Exercise goal
Rewrite the desert essay between "By MIKE GILLAM" and "high rainfall years.", inclusive, substituting "guest book" for "visitors book".

Text block
BEGIN
Is this really desert?

By MIKE GILLAM

“Is this really desert?” The 1970 entry in the visitors book at old Andado homestead, framed by towering red dunes to the east and west, caught my eye.

The confusion expressed by a random tourist, looking for the desert of their expectations and dreams, was understandable. Conditions were dry at the time and the rangelands enroute were yet to encounter the buffel grass tsunami of 2000-1, both high rainfall years.

Annual average rainfall in the Simpson is half that of the range country of Alice Springs to the north and yet the vegetative cover seems to treble as we leave the more fertile pastoral lands behind. We begin to understand the confusion of visitors.

Typically a road trip from Alice Springs to this remote corrugated iron homestead, travelling from latitude 23 to 25 degrees South, takes four to five hours depending on driving conditions, scenic distractions or both.

In the second hour, my ancient four wheel drive vehicle frequently lunged and wallowed through deep wheel ruts filled with powdery fines known as bulldust.

Between rains the roadside mulga invariably acquires a layer of dust turning its grey green foliage to a lifeless rusty brown. This was pastoral country and it was a dry year. Sometimes the deepest accumulations of bull dust would rise up; an impressive bow wave hurled over a speeding vehicle before crashing onto the roof with a thud.

A year later the road ruts of bulldust would fill with water and unsuspecting four wheel drives would struggle through the wheel sucking bog.

Extending several hundred metres into the sky, plumes of rotating dust dance across the pale bare scalds that scarred woodlands of grey green mulga, ironwood and witchetty bush. Our wide eyed tourist would doubtless notice the small knots of lean cattle huddled in dark pools of shade; even wondering aloud how the denuded semi-arid grasslands could possibly provide them with adequate sustenance.

Two hours south east of Alice Springs (545m above sea level), the high country of the nearby MacDonnell Ranges (1000 m) and its dolomite outliers give way to low sandstone outcrops and ranges of striking beauty.

Fiery orange, purplish brown and the deep red of dried blood, depending upon the angle of light. Muscular red gums line the banks of dry watercourses, spindly coolibahs crowd the desert flood-outs and high above, gestural white gums cling precariously to rocky ledges and fissures.

In pastoral production terms this country is still rich, occasional droughts notwithstanding while the country immediately south is unequivocal desert and certainly less viable for grazing.
END
Information supplied
BEGIN
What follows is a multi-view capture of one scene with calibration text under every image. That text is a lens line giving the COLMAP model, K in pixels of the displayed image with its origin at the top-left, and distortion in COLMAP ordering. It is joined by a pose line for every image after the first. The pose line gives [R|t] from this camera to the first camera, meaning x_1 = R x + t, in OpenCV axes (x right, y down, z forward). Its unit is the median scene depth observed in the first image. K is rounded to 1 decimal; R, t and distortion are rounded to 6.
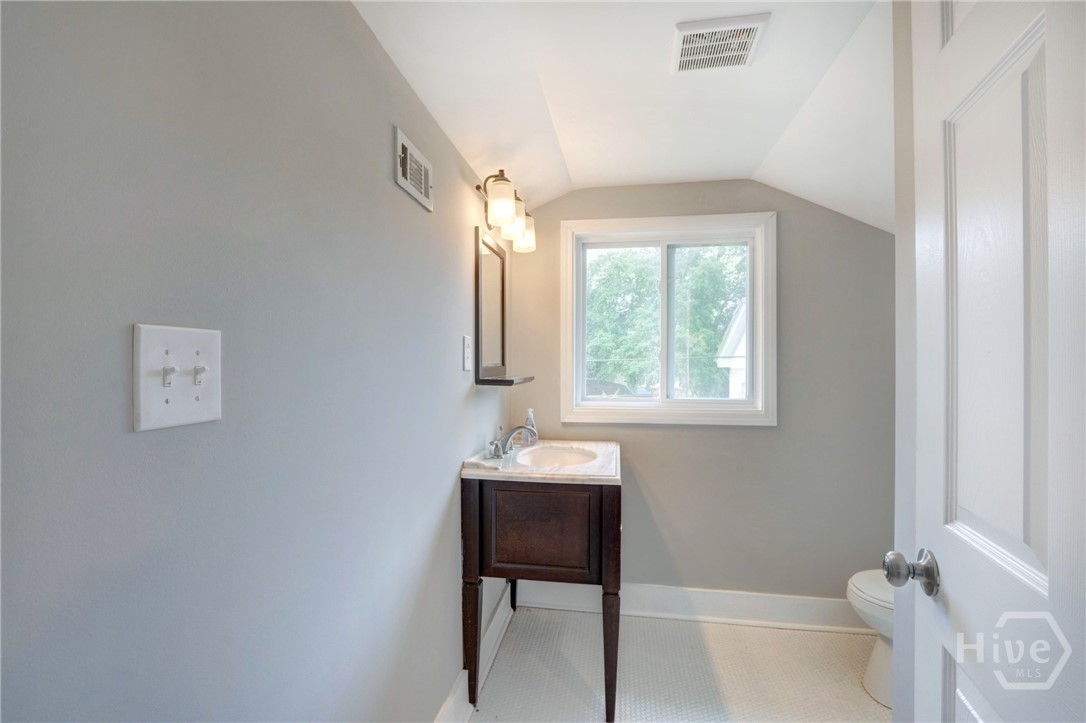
END
Task result
By MIKE GILLAM

“Is this really desert?” The 1970 entry in the guest book at old Andado homestead, framed by towering red dunes to the east and west, caught my eye.

The confusion expressed by a random tourist, looking for the desert of their expectations and dreams, was understandable. Conditions were dry at the time and the rangelands enroute were yet to encounter the buffel grass tsunami of 2000-1, both high rainfall years.